Records drawn from a dataset:
# # # # # # #

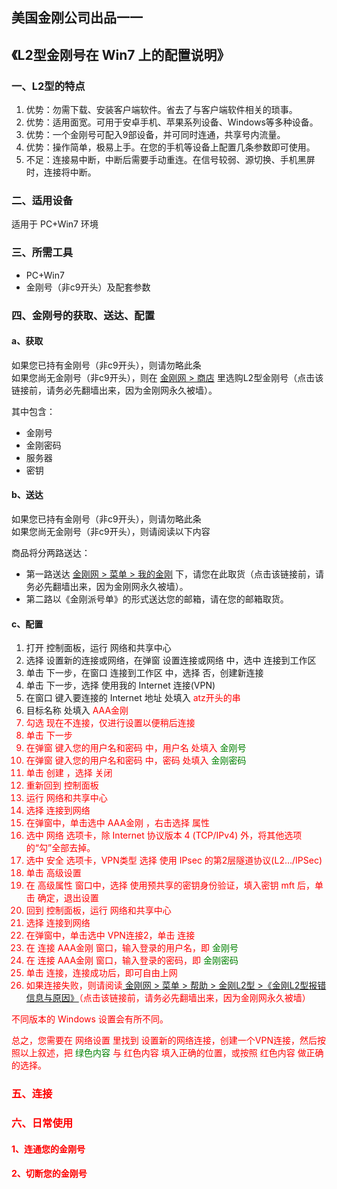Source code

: ## 美国金刚公司出品一一

## 《L2型金刚号在 Win7 上的配置说明》
### 一、L2型的特点

1. 优势：勿需下载、安装客户端软件。省去了与客户端软件相关的琐事。
2. 优势：适用面宽。可用于安卓手机、苹果系列设备、Windows等多种设备。
3. 优势：一个金刚号可配入9部设备，并可同时连通，共享号内流量。
4. 优势：操作简单，极易上手。在您的手机等设备上配置几条参数即可使用。
4. 不足：连接易中断，中断后需要手动重连。在信号较弱、源切换、手机黑屏时，连接将中断。


### 二、适用设备
适用于 PC+Win7 环境

### 三、所需工具
- PC+Win7
- 金刚号（非c9开头）及配套参数



### 四、金刚号的获取、送达、配置
#### a、获取

如果您已持有金刚号（非c9开头），则请勿略此条<br>
如果您尚无金刚号（非c9开头），则在 [金刚网 > 商店](https://www.atozitpro.net/zh/shop/) 里选购L2型金刚号（点击该链接前，请务必先翻墙出来，因为金刚网永久被墙）。 

其中包含：<br>
- 金刚号<br>
- 金刚密码<br>
- 服务器<br>
- 密钥<br>



#### b、送达

如果您已持有金刚号（非c9开头），则请勿略此条<br>
如果您尚无金刚号（非c9开头），则请阅读以下内容<br>

商品将分两路送达：
- 第一路送达 [金刚网 > 菜单 > 我的金刚](https://www.atozitpro.net/zh/my-account/) 下，请您在此取货（点击该链接前，请务必先翻墙出来，因为金刚网永久被墙）。
- 第二路以《金刚派号单》的形式送达您的邮箱，请在您的邮箱取货。

#### c、配置

1. 打开 控制面板，运行 网络和共享中心
2. 选择 设置新的连接或网络，在弹窗 设置连接或网络 中，选中 连接到工作区
3. 单击 下一步，在窗口 连接到工作区 中，选择 否，创建新连接
4. 单击 下一步，选择 使用我的 Internet 连接(VPN)
5. 在窗口 键入要连接的 Internet 地址 处填入<font color="Red"> atz开头的串 </font> 
6. 目标名称 处填入<font color="Red"> AAA金刚
7. 勾选 现在不连接，仅进行设置以便稍后连接
8. 单击 下一步
9. 在弹窗 键入您的用户名和密码 中，用户名 处填入<font color="Green"> 金刚号 </font> 
10. 在弹窗 键入您的用户名和密码 中，密码 处填入<font color="Green"> 金刚密码 </font> 
11. 单击 创建 ，选择 关闭
12. 重新回到 控制面板
13. 运行 网络和共享中心
14. 选择 连接到网络
15. 在弹窗中，单击选中<font color="Red"> AAA金刚 </font> ，右击选择 属性
16. 选中 网络 选项卡，除 Internet 协议版本 4 (TCP/IPv4) 外，将其他选项的“勾”全部去掉。
17. 选中 安全 选项卡，VPN类型 选择<font color="Red"> 使用 IPsec 的第2层隧道协议(L2…/IPSec) </font> 
18. 单击 高级设置
19. 在 高级属性 窗口中，选择 使用预共享的密钥身份验证，填入密钥<font color="Red"> mft </font> 后，单击 确定，退出设置
20. 回到 控制面板，运行 网络和共享中心
21. 选择 连接到网络
22. 在弹窗中，单击选中 VPN连接2，单击 连接
23. 在 连接 AAA金刚 窗口，输入登录的用户名，即<font color="Green"> 金刚号 </font> 
24. 在 连接 AAA金刚 窗口，输入登录的密码，即<font color="Green"> 金刚密码 </font> 
25. 单击 连接，连接成功后，即可自由上网
26. 如果连接失败，则请阅读[ 金刚网 > 菜单 > 帮助 > 金刚L2型 >《金刚L2型报错信息与原因》](https://www.atozitpro.net/zh/%e9%87%91%e5%88%9al2%e5%9e%8b%e6%8a%a5%e9%94%99%e4%bf%a1%e6%81%af%e4%b8%8e%e5%8e%9f%e5%9b%a0/)（点击该链接前，请务必先翻墙出来，因为金刚网永久被墙）

不同版本的 Windows 设置会有所不同。

总之，您需要在 网络设置 里找到 设置新的网络连接，创建一个VPN连接，然后按照以上叙述，把<font color="Green"> 绿色内容 </font>与<font color="Red"> 红色内容 </font>填入正确的位置，或按照 <font color="Red"> 红色内容 </font>做正确的选择。

### 五、连接



### 六、日常使用

#### 1、连通您的金刚号



#### 2、切断您的金刚号

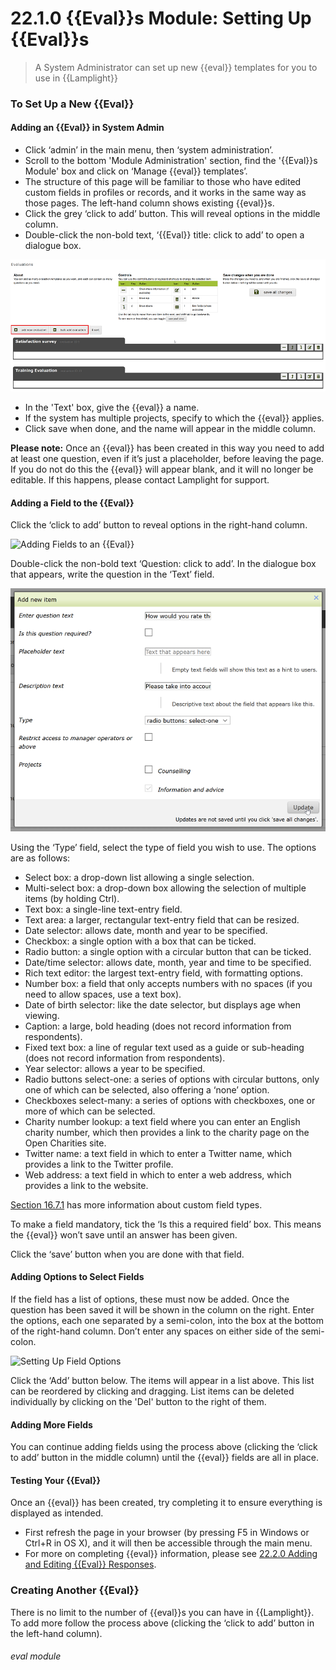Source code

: # 22.1.0 {{Eval}}s Module: Setting Up {{Eval}}s

> A System Administrator can set up new {{eval}} templates for you to use in {{Lamplight}}



### To Set Up a New {{Eval}}

#### Adding an {{Eval}} in System Admin
- Click ‘admin’ in the main menu, then ‘system administration’.
- Scroll to the bottom 'Module Administration' section, find the '{{Eval}}s Module' box and click on ‘Manage {{eval}} templates’.
- The structure of this page will be familiar to those who have edited custom fields in profiles or records, and it works in the same way as those pages. The left-hand column shows existing {{eval}}s.
- Click the grey ‘click to add’ button. This will reveal options in the middle column.
- Double-click the non-bold text, ‘{{Eval}} title: click to add’ to open a dialogue box.

![Adding an {{Eval}} Template](22.1.0a.png)

- In the 'Text' box, give the {{eval}} a name.
- If the system has multiple projects, specify to which the {{eval}} applies.
- Click save when done, and the name will appear in the middle column.

**Please note:** Once an {{eval}} has been created in this way you need to add at least one question, even if it’s just a placeholder, before leaving the page. If you do not do this the {{eval}} will appear blank, and it will no longer be editable. If this happens, please contact Lamplight for support.

#### Adding a Field to the {{Eval}}
Click the ‘click to add’ button to reveal options in the right-hand column.

![Adding Fields to an {{Eval}}](22.1.0b.png)

Double-click the non-bold text ‘Question: click to add’.
In the dialogue box that appears, write the question in the ‘Text’ field.

![The {{Eval}} Fields Dialogue Box](22.1.0c.png)

Using the ‘Type’ field, select the type of field you wish to use. The options are as follows:
   - Select box: a drop-down list allowing a single selection.
   - Multi-select box: a drop-down box allowing the selection of multiple items (by holding Ctrl).
   - Text box: a single-line text-entry field.
   - Text area: a larger, rectangular text-entry field that can be resized.
   - Date selector: allows date, month and year to be specified.
   - Checkbox: a single option with a box that can be ticked.
   - Radio button: a single option with a circular button that can be ticked.
   - Date/time selector: allows date, month, year and time to be specified.
   - Rich text editor: the largest text-entry field, with formatting options.
   - Number box: a field that only accepts numbers with no spaces (if you need to allow spaces, use a text box).
   - Date of birth selector: like the date selector, but displays age when viewing.
   - Caption: a large, bold heading (does not record information from respondents).
   - Fixed text box: a line of regular text used as a guide or sub-heading (does not record information from respondents).
   - Year selector: allows a year to be specified.
   - Radio buttons select-one: a series of options with circular buttons, only one of which can be selected, also offering a ‘none’ option.
   - Checkboxes select-many: a series of options with checkboxes, one or more of which can be selected.
   - Charity number lookup: a text field where you can enter an English charity number, which then provides a link to the charity page on the Open Charities site.
   - Twitter name: a text field in which to enter a Twitter name, which provides a link to the Twitter profile.
   - Web address: a text field in which to enter a web address, which provides a link to the website.

[Section 16.7.1](/help/index/p/16.7.1) has more information about custom field types.

To make a field mandatory, tick the ‘Is this a required field’ box. This means the {{eval}} won’t save until an answer has been given.

Click the ‘save’ button when you are done with that field.

#### Adding Options to Select Fields
If the field has a list of options, these must now be added.  Once the question has been saved it will be shown in the column on the right.  Enter the options, each one separated by a semi-colon, into the box at the bottom of the right-hand column. Don’t enter any spaces on either side of the semi-colon.

![Setting Up Field Options](22.1.0d.png)

Click the ‘Add’ button below. The items will appear in a list above.  This list can be reordered by clicking and dragging.  List items can be deleted individually by clicking on the 'Del' button to the right of them.

#### Adding More Fields
You can continue adding fields using the process above (clicking the ‘click to add’ button in the middle column) until the {{eval}} fields are all in place.

#### Testing Your {{Eval}}  

Once an {{eval}} has been created, try completing it to ensure everything is displayed as intended. 
- First refresh the page in your browser (by pressing F5 in Windows or Ctrl+R in OS X), and it will then be accessible through the main menu. 
- For more on completing {{eval}} information, please see [22.2.0 Adding and Editing {{Eval}} Responses](/help/index/p/22.2.0).

### Creating Another {{Eval}}
There is no limit to the number of {{eval}}s you can have in {{Lamplight}}. To add more follow the process above (clicking the ‘click to add’ button in the left-hand column).


###### eval module

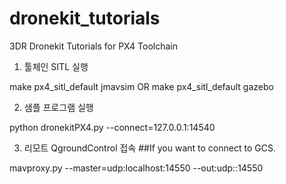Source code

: # dronekit_tutorials
3DR Dronekit Tutorials for PX4 Toolchain

1. 툴체인 SITL 실행

make px4_sitl_default jmavsim
OR
make px4_sitl_default gazebo

2. 샘플 프로그램 실행

python dronekitPX4.py --connect=127.0.0.1:14540

3. 리모트 QgroundControl 접속
##If you want to connect to GCS.

mavproxy.py --master=udp:localhost:14550 --out:udp:<GCS IP>:14550
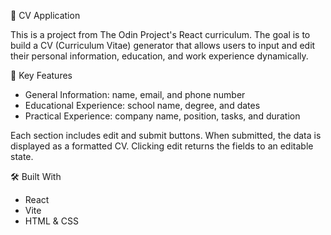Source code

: 
📄 CV Application

This is a project from The Odin Project's React curriculum. The goal is to build a CV (Curriculum Vitae) generator that allows users to input and edit their personal information, education, and work experience dynamically.

🧰 Key Features

* General Information: name, email, and phone number
* Educational Experience: school name, degree, and dates
* Practical Experience: company name, position, tasks, and duration

Each section includes edit and submit buttons. When submitted, the data is displayed as a formatted CV. Clicking edit returns the fields to an editable state.

🛠️ Built With

* React
* Vite
* HTML & CSS


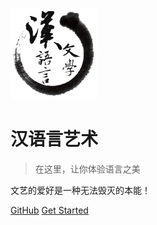 ![logo](images/langart.png)

# 汉语言艺术

> 在这里，让你体验语言之美

文艺的爱好是一种无法毁灭的本能！

[GitHub](https://github.com/CN-Tower/langart)
[Get Started](README.md)
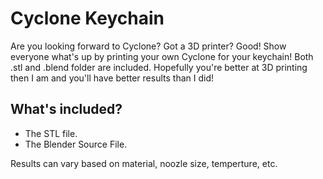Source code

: # Cyclone Keychain
Are you looking forward to Cyclone? Got a 3D printer? Good! Show everyone what's up by printing your own Cyclone for your keychain! Both .stl and .blend folder are included. Hopefully you're better at 3D printing then I am and you'll have better results than I did!

## What's included?
- The STL file.
- The Blender Source File.

Results can vary based on material, noozle size, temperture, etc.
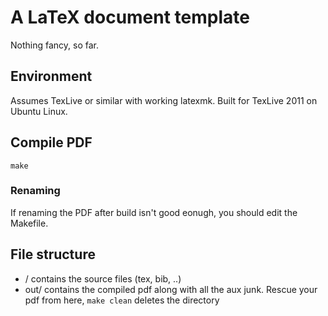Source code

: # A LaTeX document template

Nothing fancy, so far.

## Environment

Assumes TexLive or similar with working latexmk.
Built for TexLive 2011 on Ubuntu Linux.

## Compile PDF
`make`

### Renaming
If renaming the PDF after build isn't good eonugh, you should edit the Makefile.

## File structure

  * / contains the source files (tex, bib, ..)
  * out/ contains the compiled pdf along with all the aux junk. Rescue your pdf from here, `make clean` deletes the directory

# # # # # # #

Copy out the lines above exactly, beginning at the one that contains "19. 在 高级属性 窗口中，选择" and ending at the one that contains "不同版本的 Windows 设置会有所不同。".

19. 在 高级属性 窗口中，选择 使用预共享的密钥身份验证，填入密钥<font color="Red"> mft </font> 后，单击 确定，退出设置
20. 回到 控制面板，运行 网络和共享中心
21. 选择 连接到网络
22. 在弹窗中，单击选中 VPN连接2，单击 连接
23. 在 连接 AAA金刚 窗口，输入登录的用户名，即<font color="Green"> 金刚号 </font> 
24. 在 连接 AAA金刚 窗口，输入登录的密码，即<font color="Green"> 金刚密码 </font> 
25. 单击 连接，连接成功后，即可自由上网
26. 如果连接失败，则请阅读[ 金刚网 > 菜单 > 帮助 > 金刚L2型 >《金刚L2型报错信息与原因》](https://www.atozitpro.net/zh/%e9%87%91%e5%88%9al2%e5%9e%8b%e6%8a%a5%e9%94%99%e4%bf%a1%e6%81%af%e4%b8%8e%e5%8e%9f%e5%9b%a0/)（点击该链接前，请务必先翻墙出来，因为金刚网永久被墙）

不同版本的 Windows 设置会有所不同。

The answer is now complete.